Millions of Americans across the country were saddened Monday night, just having learned of the passing of Robin Williams, one of the greatest actors of the last half century.
Williams’ passing was felt most deeply, perhaps, within the acting community.
“It was a little surreal,” actor Orlando Jones said on The MoJo Show. “On one level, I feel conflicted because you know someone. I had the opportunity to work with Robin, which was exciting. But it’s one of those things where we spent a couple of days together – you get to know him, you work with him – but you can’t say you really know him. But you also feel such an incredible sense of loss when someone who had such an impact on your life and so many other people’s lives is gone. For me, it’s always just an uneasy, uncomfortable time. That one hit me pretty hard just because it was somebody who I had a chance to really talk to and work with.”
After news broke of Williams’ death, Jones posted a photo of the two of them on Twitter. In the photo, both actors are laughing.
And yes, there’s a story there.
Jones worked with David Duchovny in Evolution in 2001. Three years later, Duchovny made his directorial debut in House of D, which starred Williams. Well, Duchovny wanted Jones to play a part in the movie, so he gave him a call.
“I don’t mean this to insult you,” Jones recalls Duchovny saying, “but I want you to play a pimp.”
Jones wasn’t too enthralled by that, but then Duchovny said the magic words.

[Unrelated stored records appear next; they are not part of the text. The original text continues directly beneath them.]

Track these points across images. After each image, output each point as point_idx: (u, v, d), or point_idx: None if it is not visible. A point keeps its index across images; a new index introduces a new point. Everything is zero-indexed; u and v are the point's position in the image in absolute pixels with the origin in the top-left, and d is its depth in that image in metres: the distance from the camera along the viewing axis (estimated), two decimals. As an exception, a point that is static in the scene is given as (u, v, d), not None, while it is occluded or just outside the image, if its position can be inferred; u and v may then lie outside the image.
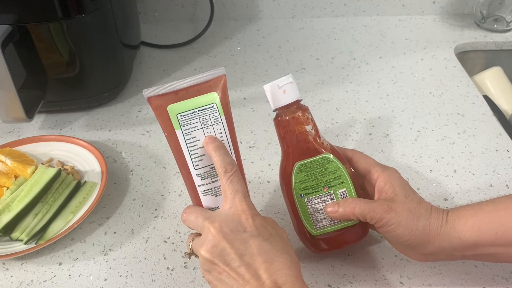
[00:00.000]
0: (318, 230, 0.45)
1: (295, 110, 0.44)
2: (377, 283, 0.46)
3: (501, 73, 0.83)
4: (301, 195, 0.44)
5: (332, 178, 0.44)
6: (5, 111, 0.58)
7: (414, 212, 0.40)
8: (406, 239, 0.40)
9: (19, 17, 0.57)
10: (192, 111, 0.40)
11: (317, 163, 0.44)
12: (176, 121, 0.40)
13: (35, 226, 0.50)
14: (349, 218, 0.43)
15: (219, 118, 0.41)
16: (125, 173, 0.60)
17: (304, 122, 0.44)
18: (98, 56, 0.67)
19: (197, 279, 0.47)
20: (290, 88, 0.44)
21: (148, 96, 0.40)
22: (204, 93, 0.40)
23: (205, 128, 0.40)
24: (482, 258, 0.42)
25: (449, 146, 0.63)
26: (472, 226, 0.39)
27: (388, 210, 0.40)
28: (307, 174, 0.44)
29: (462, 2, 0.95)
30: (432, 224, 0.40)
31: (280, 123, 0.45)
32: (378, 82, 0.77)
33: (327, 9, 0.96)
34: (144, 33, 0.88)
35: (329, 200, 0.44)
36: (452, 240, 0.39)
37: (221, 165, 0.39)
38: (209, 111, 0.40)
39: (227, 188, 0.39)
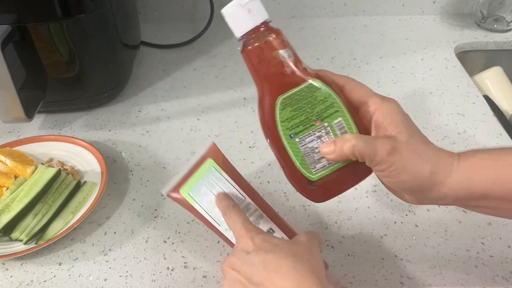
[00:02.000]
0: (317, 174, 0.38)
1: (266, 33, 0.37)
2: (377, 283, 0.46)
3: (501, 73, 0.83)
4: (290, 135, 0.37)
5: (323, 108, 0.37)
6: (5, 111, 0.58)
7: (420, 154, 0.35)
8: (408, 186, 0.36)
9: (18, 17, 0.57)
10: (198, 183, 0.44)
11: (303, 93, 0.37)
12: (190, 198, 0.44)
13: (35, 226, 0.50)
14: (348, 158, 0.36)
15: (220, 176, 0.44)
16: (125, 173, 0.60)
17: (279, 46, 0.37)
18: (98, 56, 0.67)
19: (197, 279, 0.47)
20: (256, 6, 0.36)
21: (167, 192, 0.45)
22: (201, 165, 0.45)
23: (213, 189, 0.44)
24: (482, 210, 0.38)
25: (449, 146, 0.63)
26: (487, 178, 0.34)
27: (392, 152, 0.34)
28: (293, 109, 0.37)
29: (462, 2, 0.95)
30: (440, 170, 0.35)
31: (250, 52, 0.37)
32: (378, 82, 0.76)
33: (327, 9, 0.96)
34: (144, 33, 0.88)
35: (325, 134, 0.38)
36: (461, 189, 0.35)
37: (221, 211, 0.42)
38: (210, 175, 0.44)
39: (229, 226, 0.41)
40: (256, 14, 0.36)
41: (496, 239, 0.50)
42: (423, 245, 0.49)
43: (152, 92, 0.76)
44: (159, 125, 0.68)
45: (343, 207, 0.54)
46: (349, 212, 0.54)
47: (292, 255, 0.36)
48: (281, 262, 0.35)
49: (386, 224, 0.52)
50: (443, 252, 0.49)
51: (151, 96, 0.75)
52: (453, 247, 0.49)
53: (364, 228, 0.52)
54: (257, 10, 0.36)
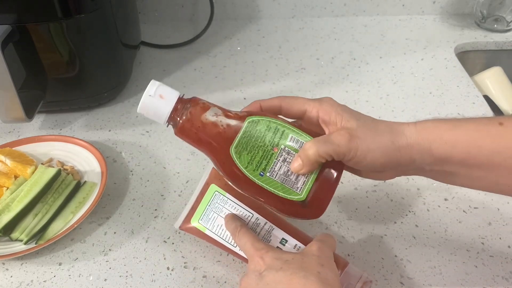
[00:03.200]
0: (303, 191, 0.39)
1: (186, 106, 0.38)
2: (377, 283, 0.46)
3: (501, 73, 0.83)
4: (260, 174, 0.38)
5: (271, 135, 0.39)
6: (5, 111, 0.58)
7: (375, 130, 0.37)
8: (380, 162, 0.37)
9: (19, 17, 0.57)
10: (206, 210, 0.46)
11: (248, 133, 0.38)
12: (201, 226, 0.46)
13: (35, 226, 0.50)
14: (318, 164, 0.38)
15: (225, 198, 0.45)
16: (125, 173, 0.60)
17: (202, 111, 0.38)
18: (98, 56, 0.67)
19: (197, 279, 0.47)
20: (165, 90, 0.38)
21: (179, 227, 0.47)
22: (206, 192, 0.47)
23: (221, 213, 0.45)
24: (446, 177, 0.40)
25: (449, 146, 0.63)
26: (447, 140, 0.36)
27: (351, 139, 0.36)
28: (248, 151, 0.38)
29: (462, 2, 0.95)
30: (399, 136, 0.37)
31: (182, 131, 0.39)
32: (378, 82, 0.76)
33: (327, 9, 0.96)
34: (144, 33, 0.88)
35: (286, 155, 0.38)
36: (423, 151, 0.37)
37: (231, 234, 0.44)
38: (215, 200, 0.46)
39: (239, 246, 0.43)
40: (168, 96, 0.38)
41: (496, 239, 0.50)
42: (423, 245, 0.49)
43: (152, 92, 0.76)
44: (159, 125, 0.68)
45: (343, 207, 0.54)
46: (349, 212, 0.54)
47: (302, 270, 0.36)
48: (291, 279, 0.36)
49: (386, 224, 0.52)
50: (443, 252, 0.49)
51: (151, 96, 0.75)
52: (453, 247, 0.49)
53: (364, 228, 0.52)
54: (167, 93, 0.38)
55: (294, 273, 0.36)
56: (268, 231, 0.44)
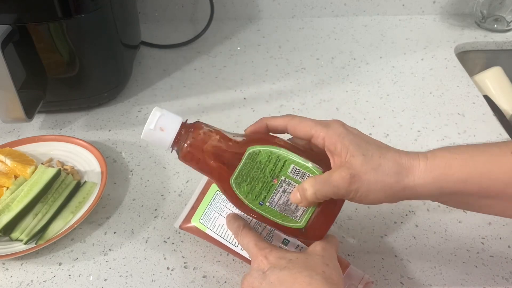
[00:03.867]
0: (301, 220, 0.39)
1: (187, 135, 0.39)
2: (377, 283, 0.46)
3: (501, 73, 0.83)
4: (259, 203, 0.39)
5: (272, 166, 0.38)
6: (5, 111, 0.58)
7: (380, 170, 0.35)
8: (382, 200, 0.37)
9: (19, 17, 0.57)
10: (207, 209, 0.46)
11: (248, 164, 0.38)
12: (202, 226, 0.46)
13: (35, 226, 0.50)
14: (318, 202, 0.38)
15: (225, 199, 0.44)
16: (125, 173, 0.60)
17: (204, 140, 0.38)
18: (98, 56, 0.67)
19: (197, 279, 0.47)
20: (165, 122, 0.38)
21: (179, 226, 0.47)
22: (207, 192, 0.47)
23: (222, 213, 0.45)
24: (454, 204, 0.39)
25: (449, 146, 0.63)
26: (459, 178, 0.35)
27: (352, 181, 0.35)
28: (248, 182, 0.39)
29: (462, 2, 0.95)
30: (405, 177, 0.36)
31: (186, 157, 0.39)
32: (378, 82, 0.76)
33: (327, 9, 0.96)
34: (144, 33, 0.88)
35: (286, 186, 0.38)
36: (432, 189, 0.36)
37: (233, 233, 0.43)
38: (217, 199, 0.46)
39: (242, 246, 0.42)
40: (169, 127, 0.38)
41: (496, 239, 0.50)
42: (423, 245, 0.49)
43: (152, 92, 0.76)
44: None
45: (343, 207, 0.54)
46: (349, 212, 0.54)
47: (306, 269, 0.36)
48: (296, 278, 0.36)
49: (386, 224, 0.52)
50: (443, 252, 0.49)
51: (151, 96, 0.75)
52: (453, 247, 0.49)
53: (364, 228, 0.52)
54: (168, 123, 0.38)
55: (298, 272, 0.36)
56: (270, 230, 0.44)
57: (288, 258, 0.38)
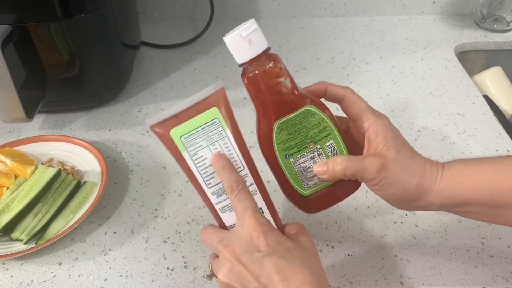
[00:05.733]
0: (309, 190, 0.41)
1: (265, 62, 0.39)
2: (377, 283, 0.46)
3: (501, 73, 0.83)
4: (285, 156, 0.40)
5: (317, 132, 0.40)
6: (5, 111, 0.58)
7: (407, 169, 0.38)
8: (397, 197, 0.39)
9: (19, 17, 0.57)
10: (195, 130, 0.39)
11: (299, 118, 0.40)
12: (180, 144, 0.39)
13: (35, 226, 0.50)
14: (340, 179, 0.40)
15: (224, 133, 0.39)
16: (125, 173, 0.60)
17: (277, 75, 0.39)
18: (98, 56, 0.67)
19: (197, 279, 0.47)
20: (256, 37, 0.38)
21: (151, 125, 0.39)
22: (204, 111, 0.39)
23: (211, 145, 0.39)
24: (469, 215, 0.41)
25: (449, 146, 0.63)
26: (469, 186, 0.38)
27: (381, 169, 0.38)
28: (289, 133, 0.40)
29: (462, 2, 0.95)
30: (425, 182, 0.38)
31: (250, 80, 0.39)
32: (378, 82, 0.76)
33: (327, 9, 0.96)
34: (144, 33, 0.88)
35: (317, 156, 0.41)
36: (445, 197, 0.38)
37: (227, 184, 0.38)
38: (212, 127, 0.39)
39: (236, 207, 0.38)
40: (256, 44, 0.38)
41: (496, 239, 0.50)
42: (423, 245, 0.49)
43: (152, 92, 0.76)
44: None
45: (343, 207, 0.54)
46: (349, 212, 0.54)
47: (305, 266, 0.35)
48: (296, 272, 0.35)
49: (386, 224, 0.52)
50: (443, 252, 0.49)
51: (151, 96, 0.75)
52: (453, 247, 0.49)
53: (364, 228, 0.52)
54: (257, 40, 0.38)
55: (299, 267, 0.35)
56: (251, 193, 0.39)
57: (287, 246, 0.36)
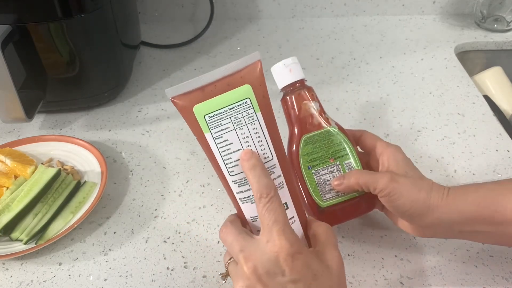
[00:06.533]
0: (326, 202, 0.45)
1: (301, 87, 0.46)
2: (377, 283, 0.46)
3: (501, 73, 0.83)
4: (308, 167, 0.45)
5: (337, 149, 0.46)
6: (5, 111, 0.58)
7: (415, 184, 0.41)
8: (406, 209, 0.41)
9: (19, 17, 0.57)
10: (222, 110, 0.35)
11: (323, 135, 0.46)
12: (204, 124, 0.35)
13: (35, 226, 0.50)
14: (354, 189, 0.44)
15: (254, 116, 0.35)
16: (125, 173, 0.60)
17: (309, 99, 0.46)
18: (98, 56, 0.67)
19: (197, 279, 0.47)
20: (296, 68, 0.46)
21: (172, 96, 0.35)
22: (235, 87, 0.35)
23: (238, 129, 0.35)
24: (477, 236, 0.42)
25: (449, 146, 0.63)
26: (473, 201, 0.40)
27: (391, 181, 0.41)
28: (313, 146, 0.45)
29: (462, 2, 0.95)
30: (433, 197, 0.41)
31: (286, 101, 0.47)
32: (378, 82, 0.76)
33: (327, 9, 0.96)
34: (144, 33, 0.88)
35: (336, 170, 0.45)
36: (451, 213, 0.40)
37: (256, 189, 0.34)
38: (241, 109, 0.35)
39: (263, 217, 0.34)
40: (295, 73, 0.46)
41: (496, 239, 0.50)
42: (423, 245, 0.49)
43: (152, 92, 0.76)
44: (159, 125, 0.68)
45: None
46: (349, 212, 0.54)
47: None
48: None
49: (386, 224, 0.52)
50: (443, 252, 0.49)
51: (151, 96, 0.75)
52: (453, 247, 0.49)
53: (364, 228, 0.52)
54: (296, 70, 0.46)
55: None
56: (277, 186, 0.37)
57: (314, 270, 0.34)
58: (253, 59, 0.36)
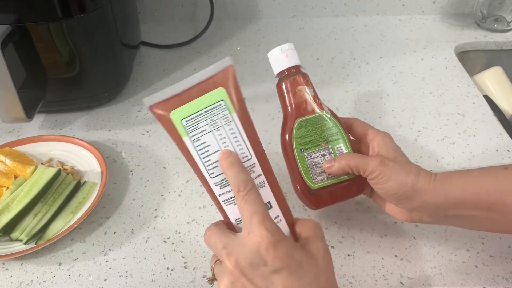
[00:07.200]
0: (317, 184, 0.47)
1: (296, 73, 0.47)
2: (377, 283, 0.46)
3: (501, 73, 0.83)
4: (301, 149, 0.47)
5: (329, 134, 0.47)
6: (5, 111, 0.58)
7: (404, 168, 0.43)
8: (395, 191, 0.42)
9: (19, 17, 0.57)
10: (198, 113, 0.36)
11: (316, 119, 0.47)
12: (181, 128, 0.36)
13: (34, 226, 0.50)
14: (345, 172, 0.45)
15: (230, 117, 0.36)
16: (125, 173, 0.60)
17: (304, 84, 0.47)
18: (98, 56, 0.67)
19: (197, 279, 0.47)
20: (292, 54, 0.47)
21: (150, 105, 0.36)
22: (209, 91, 0.36)
23: (215, 131, 0.36)
24: (463, 221, 0.43)
25: (449, 146, 0.63)
26: (458, 186, 0.41)
27: (381, 164, 0.42)
28: (306, 130, 0.47)
29: (463, 2, 0.95)
30: (420, 181, 0.42)
31: (281, 85, 0.48)
32: (378, 82, 0.76)
33: (327, 9, 0.96)
34: (144, 33, 0.88)
35: (327, 154, 0.47)
36: (438, 196, 0.41)
37: (234, 184, 0.35)
38: (216, 111, 0.36)
39: (242, 210, 0.35)
40: (291, 59, 0.47)
41: (496, 239, 0.50)
42: (423, 245, 0.49)
43: (152, 92, 0.76)
44: (159, 125, 0.68)
45: (343, 207, 0.54)
46: (349, 212, 0.54)
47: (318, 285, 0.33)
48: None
49: (386, 224, 0.52)
50: (443, 252, 0.49)
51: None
52: (453, 247, 0.49)
53: (364, 228, 0.52)
54: (292, 56, 0.47)
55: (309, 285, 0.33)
56: (257, 186, 0.37)
57: (298, 259, 0.33)
58: (224, 64, 0.37)
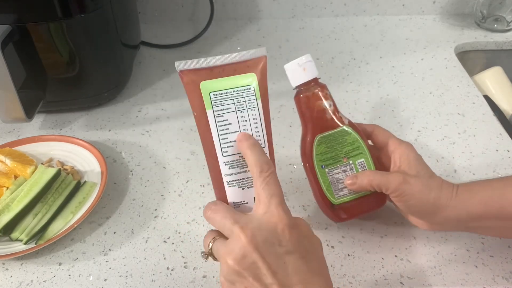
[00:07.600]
0: (339, 199, 0.47)
1: (314, 86, 0.46)
2: (377, 283, 0.46)
3: (501, 73, 0.83)
4: (322, 166, 0.46)
5: (351, 149, 0.47)
6: (5, 111, 0.58)
7: (426, 185, 0.43)
8: (417, 209, 0.43)
9: (19, 17, 0.57)
10: (227, 91, 0.37)
11: (336, 135, 0.46)
12: (208, 100, 0.36)
13: (34, 226, 0.50)
14: (366, 190, 0.46)
15: (255, 103, 0.37)
16: (125, 173, 0.60)
17: (323, 98, 0.46)
18: (98, 56, 0.67)
19: (197, 279, 0.47)
20: (310, 66, 0.46)
21: (181, 70, 0.37)
22: (241, 73, 0.37)
23: (239, 112, 0.37)
24: (484, 230, 0.45)
25: (449, 146, 0.63)
26: (480, 200, 0.41)
27: (403, 182, 0.42)
28: (327, 146, 0.46)
29: (463, 2, 0.95)
30: (442, 197, 0.42)
31: (300, 99, 0.47)
32: (378, 82, 0.76)
33: (327, 9, 0.96)
34: (144, 33, 0.88)
35: (349, 169, 0.47)
36: (459, 212, 0.42)
37: (256, 164, 0.36)
38: (245, 94, 0.37)
39: (262, 191, 0.35)
40: (309, 72, 0.46)
41: (496, 239, 0.50)
42: (423, 245, 0.49)
43: (152, 92, 0.76)
44: (159, 125, 0.68)
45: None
46: (349, 212, 0.54)
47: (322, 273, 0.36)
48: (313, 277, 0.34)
49: (386, 224, 0.52)
50: (443, 252, 0.49)
51: (151, 96, 0.75)
52: (453, 247, 0.49)
53: (364, 228, 0.52)
54: (310, 69, 0.46)
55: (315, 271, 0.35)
56: None
57: (306, 247, 0.35)
58: (259, 53, 0.39)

“It’s going to be you and Robin Williams.”
Jones was immediately on board.
“Here I am, I’m on set and we’re hanging out,” Jones said. “Robin (was being) funny and gregarious. What’s most striking about him isn’t how funny he is; what’s really most striking about him is how kind he is. He’s just mellow and sort of funny but really listening, conscious, paying attention like you’re in the room and he makes sure that everybody feels that way.”
“So he sees me walk up in my pimp outfit and he immediately starts laughing,” Jones continued. “And he’s like, ‘Really? He’s got you playing a pimp? Let me get this straight.’ And he says this in this voice like it’s a black dude from a 1970s movie. So he says, ‘You let this white man talk you into playing a short-term relationship consultant – AKA a pimp? Where is your soul, brother? How much did he pay you for this?’”
“And I turn to him and I go, ‘He’s not paying me. I paid him $500 just to hang out with you.’ And he starts laughing and the photographer snapped a photo. So I have a photo of that moment of him laughing and me and David laughing and a few people with the crew cracking up. And for me, it was one of those moments where I was like, ‘This is crazy.’ We just sort of poked fun at each other all day long and had a great time – and I have this crazy keepsake from the set.”
Still, it’s been an emotional few days for Jones, 46.
“It still takes you by surprise because for me, the Robin I know is Aladdin and (Sean Maguire in) Good Will Hunting – and I could go on all day naming all the pictures I saw him in that I was moved by,” Jones said. “When I look at somebody whose comedic work was incredible – but also the dramatic work was really recognized and incredible – he is a real icon. Along with everybody else, I just feel a tremendous sense of loss.”
That’s probably because Williams, at his core, was beyond comparison. He was unique.
“For me, what stands out really was just him,” Jones said. “What makes you remember Robin Williams is Robin Williams. (He was) just one-of-a-kind. He could just stand up and take a room or a moment if he wanted to – and it was the way he did it and how he did it, the way he could make you laugh and scream and cry with laughter. His ability to communicate was special.”